After pathway implementation, there was a statistically significant reduction in chest x-rays ordered, from 46.1% of pathway-eligible patients to 35.6% (P < .01). The use of other tests decreased as well, but this was not found to be clinically significant. Although there was an increase in electrocardiogram ordering (45% vs 47.7%), the researchers acknowledged that the increase was not surprising because it is the first recommended diagnostic test in the pathway when trying to screen for cardiac pathology. The researchers also observed a statistically significant reduction in length of stay in the ED for the entire study period, from 3.3 hours pre-implementation to 3.08 hours post-implementation. Patient follow-up after the ED visit increased from 15% to 30% after pathway implementation. Follow-up was considered to have taken place if the patient saw their primary care doctor or a pediatric cardiologist within the CHOP health care system. The researchers found that none of these visits resulted in the diagnosis of a new cardiac condition with follow-up range of 4 weeks to 2 years, and no instances of missed cardiac etiologies of chest pain were identified.
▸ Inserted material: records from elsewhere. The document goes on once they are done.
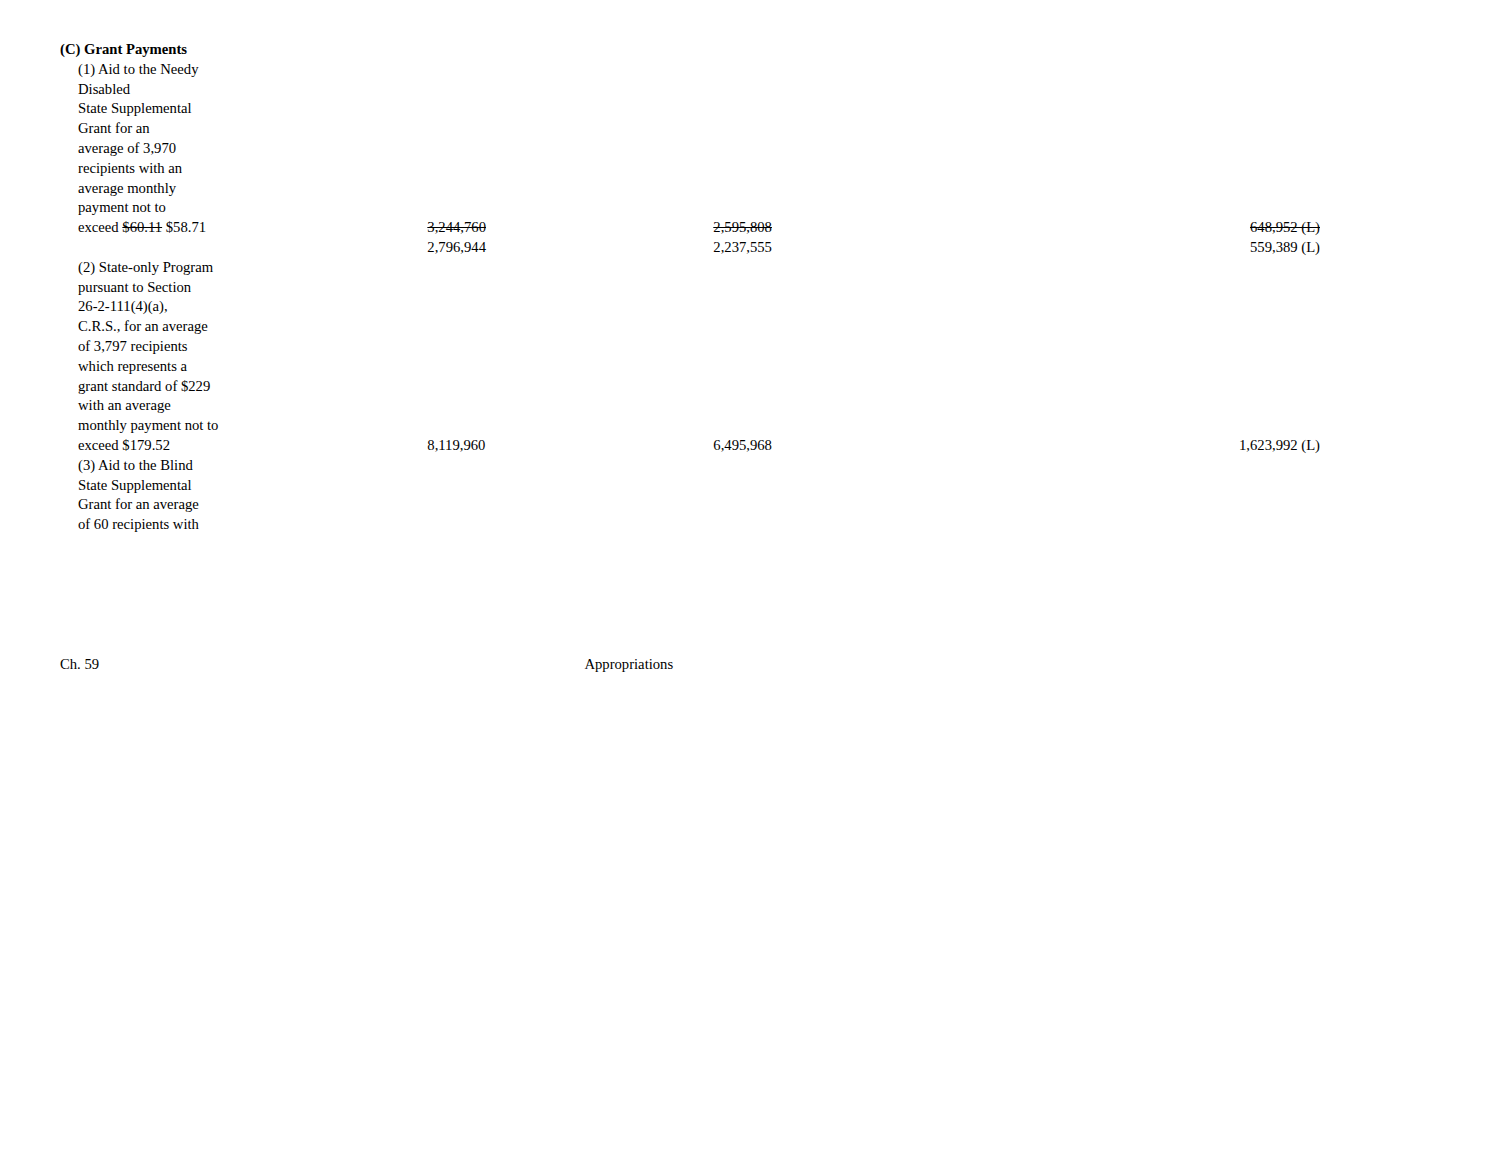| (C) Grant Payments | | | |
| (1) Aid to the Needy | | | |
| Disabled | | | |
| State Supplemental | | | |
| Grant for an | | | |
| average of 3,970 | | | |
| recipients with an | | | |
| average monthly | | | |
| payment not to | | | |
| exceed $60.11 $58.71 | 3,244,760 | 2,595,808 | 648,952 (L) |
| | 2,796,944 | 2,237,555 | 559,389 (L) |
| (2) State-only Program | | | |
| pursuant to Section | | | |
| 26-2-111(4)(a), | | | |
| C.R.S., for an average | | | |
| of 3,797 recipients | | | |
| which represents a | | | |
| grant standard of $229 | | | |
| with an average | | | |
| monthly payment not to | | | |
| exceed $179.52 | 8,119,960 | 6,495,968 | 1,623,992 (L) |
| (3) Aid to the Blind | | | |
| State Supplemental | | | |
| Grant for an average | | | |
| of 60 recipients with | | | |
Ch. 59 Appropriations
“As is the case for most pediatric conditions, efforts at improving quality of care will require modifications to our existing practice,” explained the researchers. “Further directions of the study include modifications of the clinical pathway to reduce the unnecessary cardiology consultation and outpatient follow up.”—Eileen Koutnik-Fotopoulos
Mohan S, Nandi D, Stephens P, M’Farrej M, Vogel RL, Bonafide CP. Implementation of a clinical pathway for chest pain in a pediatric emergency department [published online ahead of print September 20, 2016]. Pediatr Emer Care. doi:10.1097/PEC.0000000000000861.